Static friction: Burning rubber

Opening: 30.03.2012 @6pm
Exhibition on view until 20.04.2012
Location: Sàn Art
3 Me Linh
Binh Thanh District
Ho Chi Minh City

‘Static Friction: Burning Rubber’, is a solo exhibition by artist collective ‘The Propeller Group’.

This body of work responds to a central theme that revolves around motorbike culture. Viet Nam has the most motorbike usage per capita in the world. Over 85% of the population uses this vehicle as their main means of transportation. Touching on issues of economy, global urban growth, industry, individuality, rebellion and speed, ‘Static Friction: Burning Rubber’ is an attempt to discuss these larger issues with one simple act — the burnout used primarily in street racing culture.

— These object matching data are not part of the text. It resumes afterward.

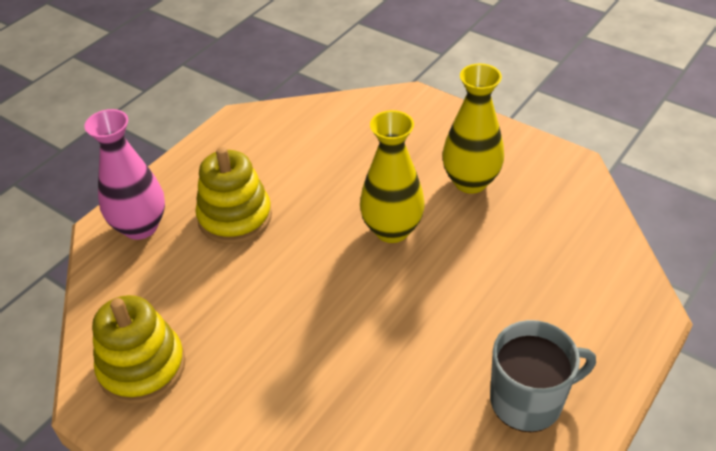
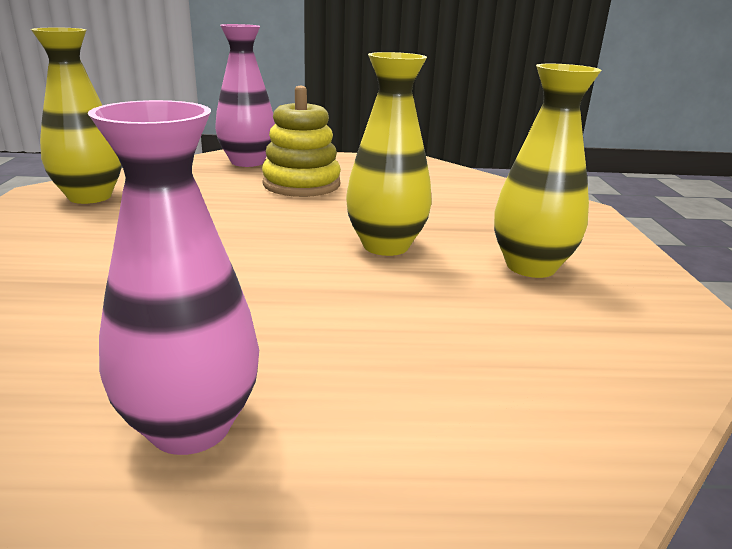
camera: 50 degrees right, 20 degrees down
yellow stacking toy [92,295,185,404] -> yellow vase [31,28,122,204]
grey mug [490,320,596,432] -> pink vase [88,100,259,455]

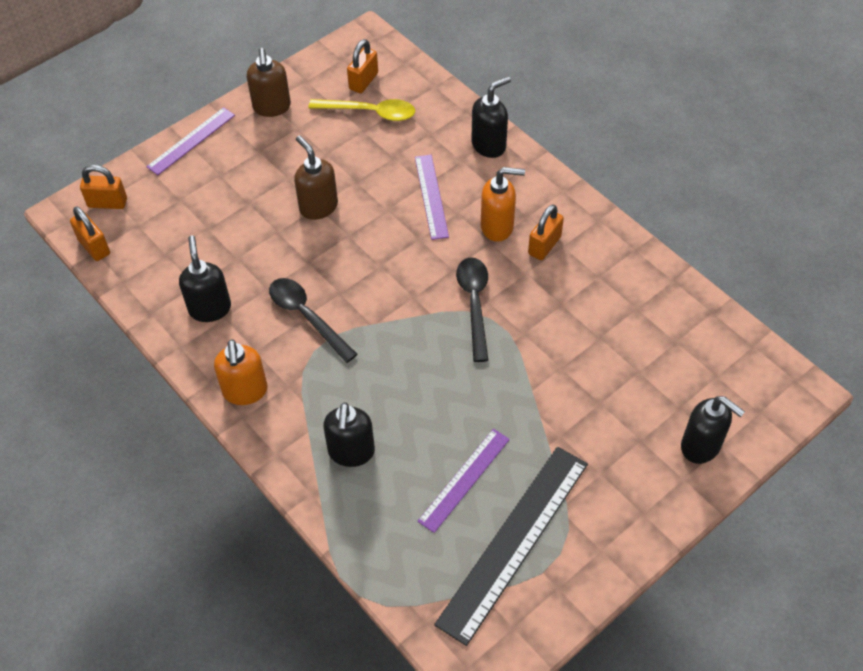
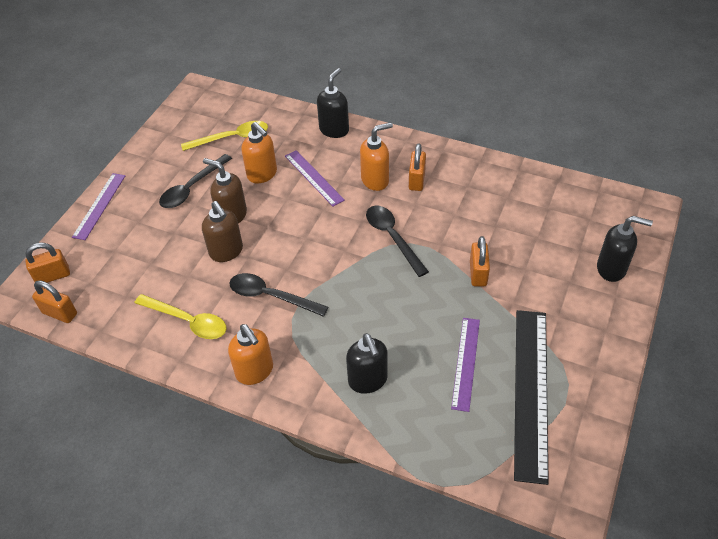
camera: 25 degrees left, 5 degrees down
black soap dispenser [179,235,231,322] -> yellow spoon [135,294,227,339]
brown soap dispenser [247,48,291,117] -> brown soap dispenser moved to [202,201,243,262]
orange padlock [347,39,378,93] -> orange padlock moved to [470,236,490,286]
none -> black spoon [159,154,232,208]
none -> orange soap dispenser [242,122,277,184]

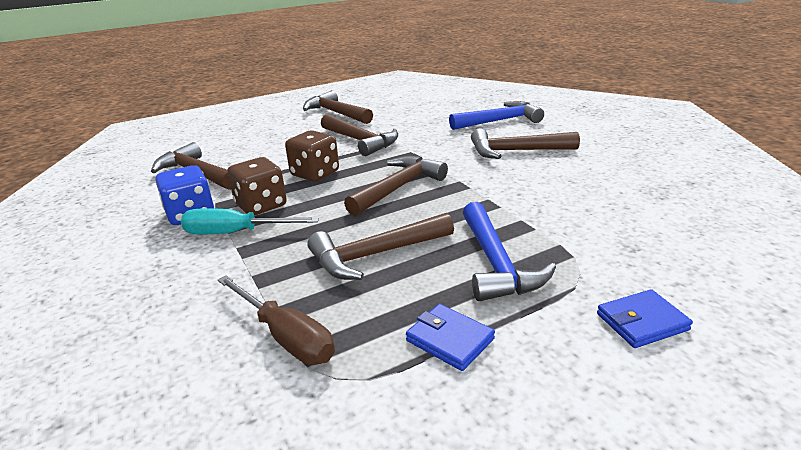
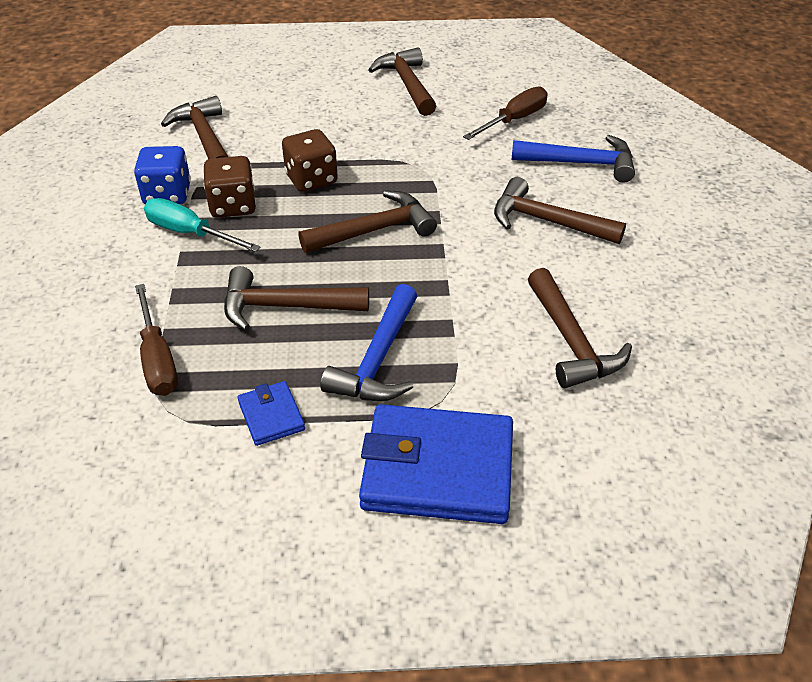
camera: 25 degrees right, 15 degrees up
brown hammer [321,114,398,156] -> brown hammer moved to [528,268,632,388]
blue wallet [597,289,693,348] -> blue wallet [359,404,513,524], size x2.15
none -> brown screwdriver [463,86,548,140]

Within Viet Nam, the ubiquitous ‘xe may’ or motorbike is the most common utilitarian machine. Customized and modified to carry a family of four, or moving an entire lounge suite in a carefully constructed ensemble behind the driver, such ‘weight and safety’ defying practices are an accepted norm. The relationship between the system of a machine and how one can innovate its usage is a test that is also central to these bike-racing youth who marry themselves to the speed of their machines. Risking their mortality for the sake of velocity, modifying technology for ultimate effect, these ‘burn-out painters’ seek to individualize these tools that dominate the urban landscape with uniform industrial branding. Though motorbike culture is an international social phenomenon, the relationship between the individual and the collective is a particularly pertinent subject in a culture struggling to govern social growth, innovation and mobility.

In this sculptural video installation, we witness a rider pushing the technological system beneath him to create a series of gestural marks in rubber on the ground. By refusing the ‘stop’ of a brake, by pushing its engine to its limit, we witness a mechanical system producing a mark, a ‘burn-out’ that is permanent — not dissimilar to the way social systems of control are being tested to new limits, to produce new forms of expression across the world that leave lasting effect.